Comme tout un chacun, j’ai des principes et des règles. En un mot, je peux tout faire tant que je peux encore me regarder dans une glace. Je me bats dans la mesure de mes moyens pour faire mon petit bonhomme de chemin mais quand je vois les routes que prennent d’autres qui finissent par me passer devant, j’ai comme un sale goût dans la bouche. Peu importe le mérite, vaut mieux parfois la combine.

Est-ce que vous vous souvenez du maillon faible, le jeu de Boccolini ? Je trouve que c’est une assez bonne métaphore de la société finalement : ce n’est pas le meilleur qui gagne mais celui qui a été assez malin pour se faire discret jusqu’à ce que ce soit son heure. Si on prend l’exemple de la politique française, c’est carrément ça. Prenons nos deux candidats du second tour, Nicolas et Ségolène. Honnêtement, à l’heure actuelle, je ne sais pas lequel je méprise le plus tant je les trouve aussi minables l’un que l’autre. D’un côté Ségolène qui s’est incrustée en cours de route alors que les éléphants du parti s’étaient épuisé sur le référendum européen et qui a remporté tranquillement la mise. Plus d’un an et demi après, j’en pleure
encore. A droite, Sarko qui reste quand même un phénomène : il n’était ni le plus beau, ni le plus intelligent, il avait son lot d’ennemis, les journalistes le détestent et le descendent régulièrement, malgré le mythe de la presse complice. Je dirais même que Sarko, il est globalement un peu crétin et que s’il n’avait pas de beaux discours écrits par des mecs un peu plus évolués, il ne serait rien de rien. D’ailleurs, y a qu’à voir les résultats dès qu’il improvise, le « quand y a des grèves, personne ne s’en aperçoit », j’ai un peu envie de lui suggérer de vivre ma vie une semaine en période de grève qu’on rigole. Et encore, je dis ça, je suis vraiment pas la plus pénalisée dans l’histoire.

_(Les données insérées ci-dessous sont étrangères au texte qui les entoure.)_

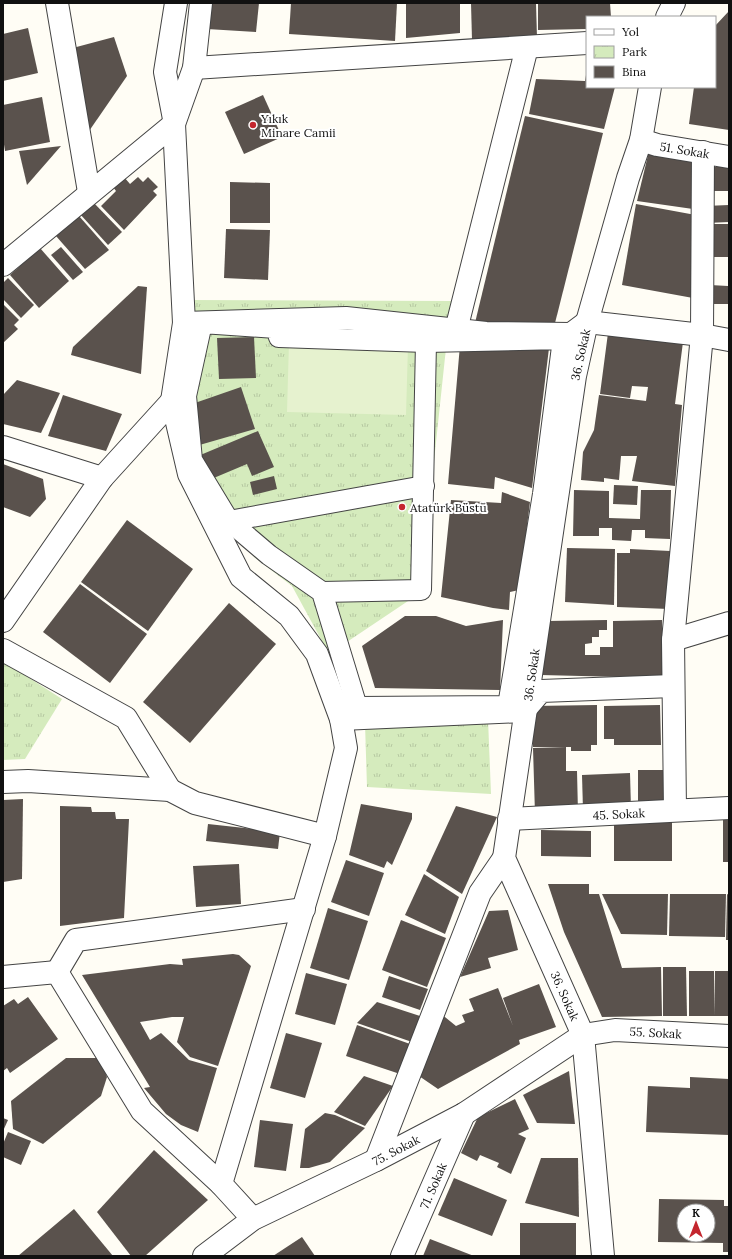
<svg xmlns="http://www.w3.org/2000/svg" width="732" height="1259" font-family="Lora,serif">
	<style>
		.park { fill: url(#park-tufts) }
		.pitch { fill: #e6f2cf }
		.building { fill: #5a524d; fill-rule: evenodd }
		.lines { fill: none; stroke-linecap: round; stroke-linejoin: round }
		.pedestrian-casing { stroke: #444; stroke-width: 22 }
		.minor-casing { stroke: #444; stroke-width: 24 }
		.tertiary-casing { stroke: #444; stroke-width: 24 }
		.pedestrian { stroke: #fff; stroke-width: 20 }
		.minor { stroke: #fff; stroke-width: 22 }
		.tertiary { stroke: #fff; stroke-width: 22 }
		.poi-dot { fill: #c4262e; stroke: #fff; stroke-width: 1.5 }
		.labels { text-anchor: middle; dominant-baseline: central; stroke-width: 4; stroke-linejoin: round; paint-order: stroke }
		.poi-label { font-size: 12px; fill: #111; stroke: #fff; text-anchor: start }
		.street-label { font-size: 12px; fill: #111; stroke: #fff }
	</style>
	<defs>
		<pattern id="park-tufts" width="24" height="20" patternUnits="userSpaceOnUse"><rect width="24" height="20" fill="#d5ebbd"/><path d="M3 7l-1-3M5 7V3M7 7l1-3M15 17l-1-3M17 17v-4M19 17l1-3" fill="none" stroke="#b6c8a1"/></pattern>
	</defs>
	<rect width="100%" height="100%" fill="#fffdf5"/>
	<g class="park">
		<path d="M188,300l263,1 -31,292 -91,61 -37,-68 -38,-29 -42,-64 -19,-46z"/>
		<path d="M3,661l59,38 -37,60 -22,1z"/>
		<path d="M488,719l3,75 -124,-7 -2,-63z"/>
	</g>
	<path class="pitch" d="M289,342l119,3 -2,70 -119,-3z"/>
	<g class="building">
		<path d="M209,3h50l-3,29 -49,-3z"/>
		<path d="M291,3h106l-2,38 -106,-7z"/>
		<path d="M406,3h54v30l-54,5z"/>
		<path d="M471,3h65l1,35 -65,2z"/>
		<path d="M538,3h72l1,14h-24v12l-49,1z"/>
		<path d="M729,11v119l-40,-6 5,-37h21v-61z"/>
		<path d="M28,28l10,45 -35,8v-47z"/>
		<path d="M114,37l13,39 -40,58 -18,-85z"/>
		<path d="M586,75l1,12h28l-11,42 -75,-15 7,-35 49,2z"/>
		<path d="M263,95l19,42 -38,17 -19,-42z"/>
		<path d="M42,97l8,45 -45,9 -2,-13v-33z"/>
		<path d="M525,116l78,17 -50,198 -79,-4z"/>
		<path d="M61,146l-34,39 -8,-34z"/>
		<path d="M650,147l50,11v52l-63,-9z"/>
		<path d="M707,167h22v24h-21z"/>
		<path d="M124,177l6,7 8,-7 5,5 5,-5 10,10 -5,4 4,4 -33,35 -23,-24 15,-15 -3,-4z"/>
		<path d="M230,182l40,1v40h-40z"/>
		<path d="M93,202l29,30 -14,13 -28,-31z"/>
		<path d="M636,204l65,12 -8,82 -71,-13z"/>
		<path d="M729,205v17l-23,1 -1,-17z"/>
		<path d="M79,216l30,34 -24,19 -29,-33z"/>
		<rect x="708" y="224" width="21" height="33"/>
		<path d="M226,229l44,1 -2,50 -44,-2z"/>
		<path d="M61,247l22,25 -10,8 -22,-25z"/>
		<path d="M40,248l29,33 -30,27 -29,-33z"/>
		<path d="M8,278l26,27 -13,13 -18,-19v-16z"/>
		<path d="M710,285l18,1v18h-18z"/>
		<path d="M138,286l9,1 -6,87 -70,-19 2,-8z"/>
		<path d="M3,304l16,16 -5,5 4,4 -15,14z"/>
		<path d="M608,333l75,9 -8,62 7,1 -7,81 -43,-5 5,-25h-16l-2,24 -15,-2v4l-23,-2 2,-28 11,-22 5,-35 47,6 2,-14 -16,-1 -2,12 -30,-4z"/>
		<path d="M254,337l2,41 -37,1 -2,-41z"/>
		<path d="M460,345l89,3 -17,140 -37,-11 -1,12 -46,-5z"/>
		<path d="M17,380l43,13 -19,40 -38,-9v-29z"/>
		<path d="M241,387l14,42 -59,17 -4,-42z"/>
		<path d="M63,395l59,19 -16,37 -58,-15z"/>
		<path d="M258,431l16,36 -22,9 -5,-12 -38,16 -11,-24z"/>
		<path d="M3,464l40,15 3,20 -16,18 -27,-10z"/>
		<path d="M274,476l3,13 -24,6 -3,-13z"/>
		<path d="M614,485l24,1 -1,19 -24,-1z"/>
		<path d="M574,490l35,1v27l31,1 1,-29h30l-1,49 -25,-1v-8h-13l-1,11 -19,-1v-12h-13v8h-26z"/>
		<path d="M502,492l28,10 -11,88 -9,2 -1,18 -16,-2 -52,-11 10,-97 50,3z"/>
		<path d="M127,520l66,49 -45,62 -67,-49z"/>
		<path d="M567,548l48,1 -1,56 -49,-3z"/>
		<path d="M630,549l40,2 -1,58 -52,-2v-54h13z"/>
		<path d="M80,584l67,50 -37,49 -67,-51z"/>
		<path d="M229,603l47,41 -86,99 -47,-41z"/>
		<path d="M405,616h31l30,10 37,-6 -3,70 -125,-2 -13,-42z"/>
		<path d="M607,620v10h-8v7h-7v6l-7,1v11h15v-8h13v-26l49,-1v58l-121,-3 7,-54z"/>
		<path d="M597,705v40h-6v6h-20v-4h-38v-41z"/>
		<path d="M660,705l1,40h-47v-6h-10v-33z"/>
		<path d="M566,747v24h11l1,42 -43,1 -2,-66z"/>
		<rect x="638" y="770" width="30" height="37"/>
		<path d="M630,773l1,36 -48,1 -1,-35z"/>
		<path d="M23,799l-1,80 -19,3v-82z"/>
		<path d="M361,804l51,9v6l-20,46 -5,-4 -3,7 -35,-13z"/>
		<path d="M60,806l31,1 1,5h23l1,7h13l-5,99 -64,8z"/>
		<path d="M456,806l41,11 -35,77 -36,-23z"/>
		<rect x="723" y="815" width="6" height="47"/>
		<rect x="614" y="822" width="58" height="39"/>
		<path d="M208,824l72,8 -2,17 -72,-8z"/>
		<path d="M541,830l50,1v26l-50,-1z"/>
		<path d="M346,860l38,13 -15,43 -38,-14z"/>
		<path d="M239,864l2,40 -45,3 -3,-41z"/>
		<path d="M424,874l35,23 -14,37 -40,-19z"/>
		<path d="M548,884h41v10h10l23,74 39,-1 1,49 -60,1 -38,-85z"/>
		<path d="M602,894h66l-1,41 -46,-1z"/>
		<path d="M670,894h56l-1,43 -56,-1z"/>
		<path d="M727,894l2,1v45h-3z"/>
		<path d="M328,908l40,13 -19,59 -39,-12z"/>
		<path d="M508,910l10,40 -30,8 3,10 -31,9 29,-66z"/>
		<path d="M401,920l45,18 -19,49 -45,-17z"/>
		<path d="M233,954l6,1 12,11 -33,100 -28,-9 -13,-15 7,-25h-12l-32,5 10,18 11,-7 28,27 28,8 -19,64 -17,-7 -15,-11 -22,-26 6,-1 -68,-112 88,-11 13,1 -1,-6z"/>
		<path d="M663,967h23l1,49h-24z"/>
		<path d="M689,971h25l1,45h-26z"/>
		<rect x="715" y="971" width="14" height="45"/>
		<path d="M306,973l41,11 -12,41 -40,-11z"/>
		<path d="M389,976l39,13 -8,21 -38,-13z"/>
		<path d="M539,984l17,43 -37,13 1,4 -82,45 -19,-13 21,-63 16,13 9,-4 -3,-7 12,-4 -5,-12 29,-11 15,38 -10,-28z"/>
		<path d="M28,997l30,42 -48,34 -3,-5 -4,3v-65l11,-7 4,5z"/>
		<path d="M377,1002l43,14 -8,26 -55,-19z"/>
		<path d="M357,1025l53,19 -10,30 -54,-18z"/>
		<path d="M286,1033l36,10 -17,55 -35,-10z"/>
		<path d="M66,1058h33l8,19 -6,19 -58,48 -30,-15 -2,-28z"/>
		<path d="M569,1071l6,53 -38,-1 -14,-28z"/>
		<path d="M364,1076l29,10 -28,40 -31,-14z"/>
		<path d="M690,1077l39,2v56l-83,-3 2,-46 42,2z"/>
		<path d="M515,1099l14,30 -11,5 8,4 -15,36 -14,-7 2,-4 -19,-8 -3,6 -16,-8 17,-36z"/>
		<path d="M325,1113l10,2 30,13 -35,34 -21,6h-9l5,-39z"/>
		<path d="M3,1118l5,2 -5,11z"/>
		<path d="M260,1120l33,4 -7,47 -32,-4z"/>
		<path d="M8,1132l23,9 -10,24 -18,-8v-13z"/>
		<path d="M154,1150l54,50 -63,56h-14l-34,-44z"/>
		<path d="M541,1158h37l1,59 -54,-14z"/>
		<path d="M454,1178l53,22 -15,36 -54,-21z"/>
		<path d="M659,1199l65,1v6h5v46h-6v-9l-65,-1zM684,1211h24v24h-24z"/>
		<path d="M74,1209l39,47h-95z"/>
		<rect x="520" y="1223" width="56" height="33"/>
		<path d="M302,1237l13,19h-42z"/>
		<path d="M430,1239l44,17h-51z"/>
	</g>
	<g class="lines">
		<defs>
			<g id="pedestrian">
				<path d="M202,323l74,5 3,9 147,5 137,-3 -20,155 -35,212 -151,1 -35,-115 -53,-37 -40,-34 -37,-61 -6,-64z"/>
				<path d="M229,521l195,-35"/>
				<path d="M322,592l99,-2 5,-248"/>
			</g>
			<g id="minor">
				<path d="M57,3l32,189"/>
				<path d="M667,17l7,-14"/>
				<path d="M194,68l393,-25"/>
				<path d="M174,124l10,199"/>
				<path id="s1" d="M641,140l16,5 72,12"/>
				<path d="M456,330l71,-283"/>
				<path d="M3,447l99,31"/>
				<path d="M3,621l99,-143 70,-77"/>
				<path d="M673,640l56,-17"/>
				<path d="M3,650l123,68 44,72"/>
				<path d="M341,719l183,-8 17,-20 132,-5"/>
				<path d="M3,782l25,-1 142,9 25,13 130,33"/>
				<path d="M675,810l-2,-170 29,-305 1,-183"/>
				<path id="s2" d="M509,819l220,-11"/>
				<path d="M57,972l19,-32 228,-31"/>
				<path d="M3,977l54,-5 85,139 79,73"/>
				<path d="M376,1160l104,-267 24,-35"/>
				<path d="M253,1219l-32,-35 104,-348 21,-88 -5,-29 -24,-65 -28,-38 -48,-39 -52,-103 -17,-73 12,-78 162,-5 140,15 85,1 16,-12 115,13 27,5"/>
				<path id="s3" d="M204,1256l49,-37 123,-59 88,-46 119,-79 32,-5 114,6"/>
				<path id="s4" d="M402,1256l62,-142"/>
				<path id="s5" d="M603,1256l-20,-221 -79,-177 71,-482 12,-54 41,-144 13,-38 9,-53"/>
			</g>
			<g id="tertiary">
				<path d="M174,119l-9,-47 11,-69"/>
				<path d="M3,265l171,-141 20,-56 7,-65"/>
			</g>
		</defs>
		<use href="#pedestrian" class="pedestrian-casing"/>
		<use href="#minor" class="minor-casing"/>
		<use href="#tertiary" class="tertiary-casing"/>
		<use href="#pedestrian" class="pedestrian"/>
		<use href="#minor" class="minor"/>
		<use href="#tertiary" class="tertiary"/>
	</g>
	<g class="poi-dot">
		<circle cx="253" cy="125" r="4"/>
		<circle cx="402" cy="507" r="4"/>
	</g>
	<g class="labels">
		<g class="poi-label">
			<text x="261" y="118">Yıkık<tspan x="261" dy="14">Minare Camii</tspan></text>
			<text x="410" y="507">Atatürk Büstü</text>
		</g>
		<g class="street-label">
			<text stroke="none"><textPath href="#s1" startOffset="45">51. Sokak</textPath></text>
			<text stroke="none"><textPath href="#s5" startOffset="925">36. Sokak</textPath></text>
			<text stroke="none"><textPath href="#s5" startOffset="601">36. Sokak</textPath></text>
			<text stroke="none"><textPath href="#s2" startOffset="110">45. Sokak</textPath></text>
			<text transform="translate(565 996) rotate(66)">36. Sokak</text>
			<text stroke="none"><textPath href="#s3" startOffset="513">55. Sokak</textPath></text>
			<text stroke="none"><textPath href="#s3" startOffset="220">75. Sokak</textPath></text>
			<text stroke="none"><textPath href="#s4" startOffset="77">71. Sokak</textPath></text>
		</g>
	</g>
	<rect width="732" height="1259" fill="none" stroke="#111111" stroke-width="8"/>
	<rect x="586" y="16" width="130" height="72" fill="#ffffff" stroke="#a0a0a0"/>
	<rect x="594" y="29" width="20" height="6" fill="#ffffff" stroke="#a0a0a0"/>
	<text x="622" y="36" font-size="12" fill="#111111">Yol</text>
	<rect x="594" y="46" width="20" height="12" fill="url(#park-tufts)" stroke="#a0a0a0"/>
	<text x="622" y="56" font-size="12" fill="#111111">Park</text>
	<rect x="594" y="66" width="20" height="12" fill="#5a524d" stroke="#a0a0a0"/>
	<text x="622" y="76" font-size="12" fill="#111111">Bina</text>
	<g transform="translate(696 1223)"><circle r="19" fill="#ffffff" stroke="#a0a0a0"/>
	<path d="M0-3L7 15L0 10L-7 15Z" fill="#c4262e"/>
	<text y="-6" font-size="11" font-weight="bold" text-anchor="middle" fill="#111111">K</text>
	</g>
</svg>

Je parle politique mais c’est partout pareil. Bien sûr, il y a un facteur chance : être là au bon endroit et au bon moment, ça aide énormément. Mais honnêtement, est-ce que personne ici n’a été dégoûté par une promotion, une carrière fulgurante qu’a eu quelqu’un d’objectivement moins doué que nous. Et oui mais le talent, ça ne suffit pas, faut aussi
savoir tirer les bonnes ficelles. Prenons par exemple le monde de la télé. Quand Audrey Pulvar, la présentatrice antillaise du 19-20 de France 3 qui est une belle femme même si elle s’économise pas mal sur le sourire, explique sur le plateau de Pif Paf que le directeur de LCI lui a dit clairement « tu es très douée et compétente mais elle, elle est plus jolie que toi donc c’est elle qui l’emporte », ça démange un peu. Si je prends Melissa Theriau, elle n’a pas de diplômes de journaliste, elle a un niveau inférieur au mien mais elle a sa belle gueule et la voilà propulsée présentatrice de Zone Interdite. Bon, franchement, je m’en fous vu que la télé ne m’a jamais intéressée (du moins pas la présentation d’un JT) mais je peux comprendre qu’une fille parfaitement formée, très compétente mais moins jolie l’ait un peu en travers de la gorge.

Moralité : en fait, il n’y en a pas vraiment. Ca fait partie du jeu et on n’y peut rien. Mais je pense que plutôt que de maudire dans son coin celui qui a mieux réussi en prenant des chemins détournés, il faut aussi se remettre en question et se bouger le popotin. Notre premier et seul allié dans une ascension sociale, c’est nous mêmes et il est tout à fait possible de tirer des ficelles sans pour autant se dégoûter soi même. Alors au lieu de vomir sur celui qui nous a grillé la politesse, on regarde comme il a fait et on retient la leçon : ça nous servira forcément un jour ou l’autre.